ASSIGNMENT: Update the source text in the rows below by replacing every occurrence of "Secretary" with "Minister" and leaving everything else unchanged. Give only the revised source text, without the pictures.

EXCERPTED DATA:
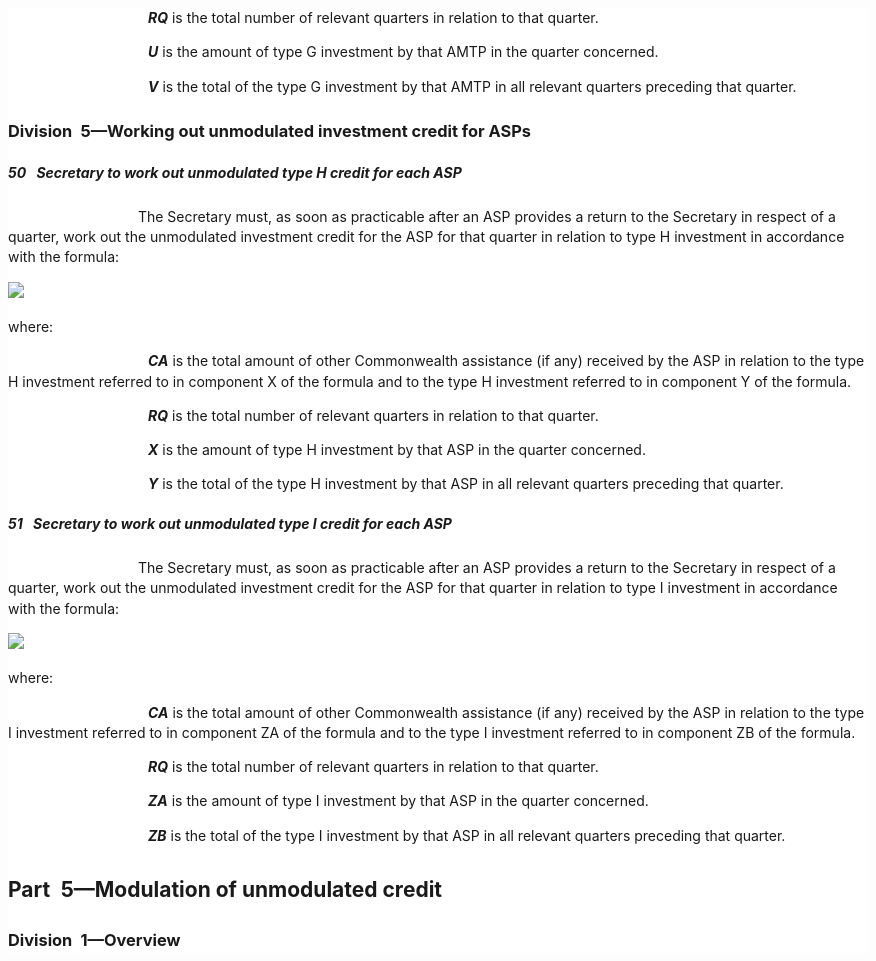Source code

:                     <a name="rq"></a>**_RQ_** is the total number of relevant quarters in relation to that quarter.

                    <a name=""></a>**_U_** is the amount of type G investment by that AMTP in the quarter concerned.

                    <a name=""></a>**_V_** is the total of the type G investment by that AMTP in all relevant quarters preceding that quarter.

### Division 5—Working out unmodulated investment credit for ASPs

##### <a id="50"></a>50  Secretary to work out unmodulated type H credit for each ASP

                   The Secretary must, as soon as practicable after an ASP provides a return to the Secretary in respect of a quarter, work out the unmodulated investment credit for the ASP for that quarter in relation to type H investment in accordance with the formula:

![](http://www.comlaw.gov.au/Details/C2009C00467/Html/ACISAdmin1999_WD02_image011.gif)

where:

                    <a name="ca"></a>**_CA_** is the total amount of other Commonwealth assistance (if any) received by the ASP in relation to the type H investment referred to in component X of the formula and to the type H investment referred to in component Y of the formula.

                    <a name="rq"></a>**_RQ_** is the total number of relevant quarters in relation to that quarter.

                    <a name=""></a>**_X_** is the amount of type H investment by that ASP in the quarter concerned.

                    <a name=""></a>**_Y_** is the total of the type H investment by that ASP in all relevant quarters preceding that quarter.

##### <a id="51"></a>51  Secretary to work out unmodulated type I credit for each ASP

                   The Secretary must, as soon as practicable after an ASP provides a return to the Secretary in respect of a quarter, work out the unmodulated investment credit for the ASP for that quarter in relation to type I investment in accordance with the formula:

![](http://www.comlaw.gov.au/Details/C2009C00467/Html/ACISAdmin1999_WD02_image012.gif)

where:

                    <a name="ca"></a>**_CA_** is the total amount of other Commonwealth assistance (if any) received by the ASP in relation to the type I investment referred to in component ZA of the formula and to the type I investment referred to in component ZB of the formula.

                    <a name="rq"></a>**_RQ_** is the total number of relevant quarters in relation to that quarter.

                    <a name="za"></a>**_ZA_** is the amount of type I investment by that ASP in the quarter concerned.

                    <a name="zb"></a>**_ZB_** is the total of the type I investment by that ASP in all relevant quarters preceding that quarter.

## Part 5—Modulation of unmodulated credit

### Division 1—Overview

TASK OUTPUT:
Source code

:                     <a name="rq"></a>**_RQ_** is the total number of relevant quarters in relation to that quarter.

                    <a name=""></a>**_U_** is the amount of type G investment by that AMTP in the quarter concerned.

                    <a name=""></a>**_V_** is the total of the type G investment by that AMTP in all relevant quarters preceding that quarter.

### Division 5—Working out unmodulated investment credit for ASPs

##### <a id="50"></a>50  Minister to work out unmodulated type H credit for each ASP

                   The Minister must, as soon as practicable after an ASP provides a return to the Minister in respect of a quarter, work out the unmodulated investment credit for the ASP for that quarter in relation to type H investment in accordance with the formula:

![](http://www.comlaw.gov.au/Details/C2009C00467/Html/ACISAdmin1999_WD02_image011.gif)

where:

                    <a name="ca"></a>**_CA_** is the total amount of other Commonwealth assistance (if any) received by the ASP in relation to the type H investment referred to in component X of the formula and to the type H investment referred to in component Y of the formula.

                    <a name="rq"></a>**_RQ_** is the total number of relevant quarters in relation to that quarter.

                    <a name=""></a>**_X_** is the amount of type H investment by that ASP in the quarter concerned.

                    <a name=""></a>**_Y_** is the total of the type H investment by that ASP in all relevant quarters preceding that quarter.

##### <a id="51"></a>51  Minister to work out unmodulated type I credit for each ASP

                   The Minister must, as soon as practicable after an ASP provides a return to the Minister in respect of a quarter, work out the unmodulated investment credit for the ASP for that quarter in relation to type I investment in accordance with the formula:

![](http://www.comlaw.gov.au/Details/C2009C00467/Html/ACISAdmin1999_WD02_image012.gif)

where:

                    <a name="ca"></a>**_CA_** is the total amount of other Commonwealth assistance (if any) received by the ASP in relation to the type I investment referred to in component ZA of the formula and to the type I investment referred to in component ZB of the formula.

                    <a name="rq"></a>**_RQ_** is the total number of relevant quarters in relation to that quarter.

                    <a name="za"></a>**_ZA_** is the amount of type I investment by that ASP in the quarter concerned.

                    <a name="zb"></a>**_ZB_** is the total of the type I investment by that ASP in all relevant quarters preceding that quarter.

## Part 5—Modulation of unmodulated credit

### Division 1—Overview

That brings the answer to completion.